Audit Quality: More Important Than Ever?

Bill Sheridan | CPA Success

March 10, 2010

Is the role of the auditor more important today than at any other time in recent memory?

I think the argument can be made. Wall Street is under scrutiny, the government has been doling out money left and right to shore up the economy, but where’s the transparency? Where’s the accountability? Those buzzwords are being tossed around with abandon these days, but auditing, done right, can provide those things and form an important link between a financial report and all of its audiences — investors, regulators, issuers, educators, the financial press, and yes, the auditors themselves.

And that’s where the Center for Audit Quality comes in.

The CAQ was founded in January 2007 with a very broad mission of enhancing investor confidence and public trust in the global capital markets. It does that in a number of ways, most importantly by working to improve the performance of public company auditors.

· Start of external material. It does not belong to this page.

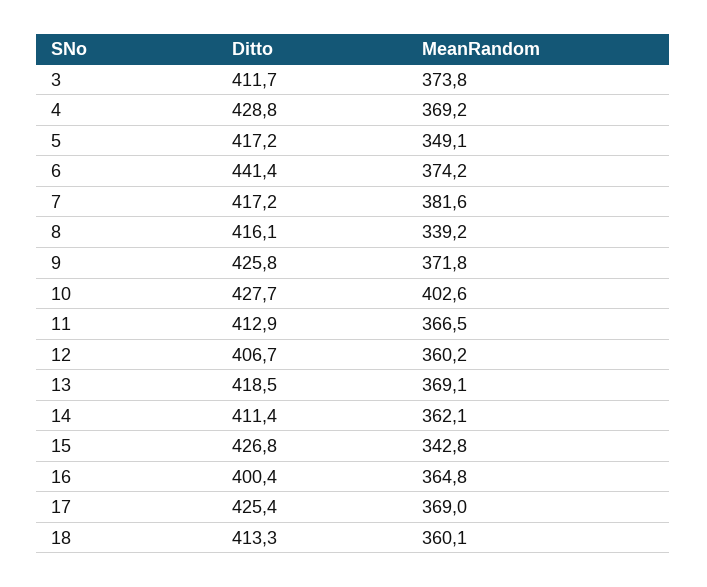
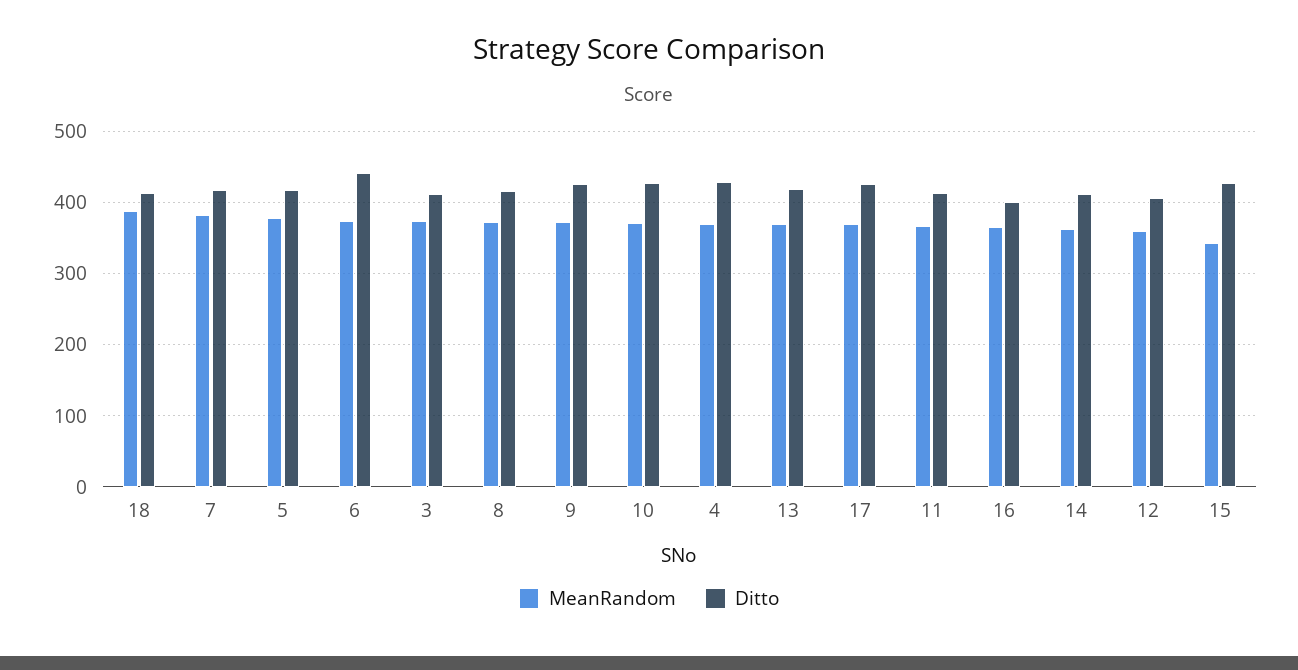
MeanRandom, 5: 349.1 -> 380
MeanRandom, 8: 339.2 -> 370
MeanRandom, 10: 402.6 -> 370
MeanRandom, 18: 360.1 -> 390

I spent some time on the phone recently with CAQ Executive Director Cindy Fornelli, and she offered some insight into the Center’s work and its mission … and into the issues that are impacting auditors today. Among those issues:

  • Independent standard setting: “There (has been) a real call to try to dilute how accounting and auditing standards are set and to try to give others who had different uses for accounting a voice in the accounting standards setting process,” Fornelli said. “We felt that would have harmed the marketplace, because investors want to be able to rely on those standards and that they are set through an independent process that’s free of undue external pressures.”
  • IFRS: “Over 100 countries are either using or moving toward using IFRS, and the United States needs to think long and hard about how to get to that place as well,” Fornelli said. “My fear is if we don’t move toward a plan toward adopting IFRS, we will be seen as isolationist and a lone wolf. It behooves all of us — investors, preparers, CPAs and academics — to think about how the U.S. can get to a place where we are comfortable with adopting a single set of high-quality global accounting standards.”
  • Liability: “We all know our unique liability structure brings certain challenges to the profession,” Fornelli said. The CAQ, she said, hopes to play a role in “recognizing that catastrophic liability can pose a significant risk to investors and, as some of these issues are debated in Congress, making sure that auditors and CPAs have a voice there as well.”